Manufacture of Bone Mill Chips

At 4, 6, and 12 weeks after implantation, the rabbits were killed and subjected to histological analysis. The tibia was dissected at 2 mm mesial and distal to the bone around the implant reserved, and the bone blots were fixed in formaldehyde solution for 7 days and then dehydrated in increasing grades of ethanol. The specimens were then embedded in polymethyl methacrylate resin and cut longitudinally along the centre of the long axis, and each block was sectioned with a high-precision diamond disk at ~200 μm in thickness and was ground to ~40 μm in final thickness using an Exakt 400 CS grinding device.

Histological Examination

Light and fluorescence microscopic examination (Olympus, Japan) were performed for tracing observation of tetracycline-calcein labelling in specimens. The specimens regularly treated with tetracycline showed fluorescence of yellow strips after activation by green light, while calcein was shown in green strips. This effect was applied to show newly formed bone (green fluorescence) more clearly in contrast to yellow fluorescence. The samples were then examined under a CLSM (Olympus, Japan). Excitation values of red and green laser were tested, and excitation peaks are shown in Fig. 8. Red laser at 598–664 nm wavelength was first applied to activate the specimen; the areas labelled by tetracycline and calcein, however, could not be distinguished obviously, and the precise calcification rate could not be calculated accordingly. Excitation green laser at a wavelength of 538–544 nm was then employed to activate the specimen, and a green area labelled by calcein was selected. The mineral apposition rate (MAR) was assessed accurately by measuring the width of green bands using Image-pro Plus software, version 6.0, applied to CLSM images. After examination by CLSM, the samples were stained by acid fuchsine-methylene blue to evaluate the osteointegration at the bone–implant interface. Calcified bone matrix was recorded as red, osteocytes were seen as black spots, osteoids appeared blue–green, osteoblasts appeared dark blue, and fibrous tissue around implants presented as blue under a light microscope. Images were transformed into data. The OI was calculated by the following formula:

Figure 8
figure 8

Excitation values of red and green lasers. a Activated by rad laser, b activated by green laser

$${\mathrm{OI}} = \frac{{{\mathrm{the}}\,{\mathrm{length}}\,{\mathrm{of}}\,{\mathrm{osteointegration}}}}{{{\mathrm{the}}\,{\mathrm{length}}\,{\mathrm{of}}\,{\mathrm{bone - implant}}\,{\mathrm{interface}}}} \times 100{\mathrm{\% }}$$
(2)

Statistical Analysis

Statistical analysis was performed using SPSS software, version 16.0. The data obtained from computer image analysis are presented as the mean and standard deviation and were tabulated and statistically analyzed. Student’s t-test was used for statistical analysis of the differences between groups. A P-value <0.05 was considered statistically significant.

Conclusions

In our study, the process of bone–implant integration was evaluated using light, fluorescence and confocal laser scanning microscopy, and the main conclusions are as follow.

  1. (1)

    MAO-treated implants offer topographic surface features rich in Ca and P ions and can enhance osteoconduction and the resulting bone bonding, possessing good osteointegration ability.

  2. (2)

    The excellent osteointegration ability of MAO-treated implants is reflected in more active contact osteogenesis and a quicker mineral apposition rate.

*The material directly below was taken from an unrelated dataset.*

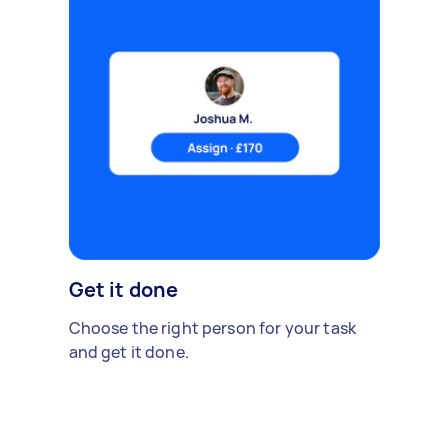
Get it done
Choose the right person for your task
and get it done.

This study offers a meaningful theoretical basis for clinical application and early loading of MAO-treated Ti implants, and it could also provide a reference for other types of molecule delivery from implant surfaces, shedding new light on present studies. Further studies involving more in vitro tests are currently in progress, and they might provide more evidence showing that a MAO-treated porous surface layer with desirable process parameters contributes a good microenvironment for cell survival and growth. The bone–implant integration mechanisms and the interactions between osteogenic cells and implant surface charges should be of particular interest.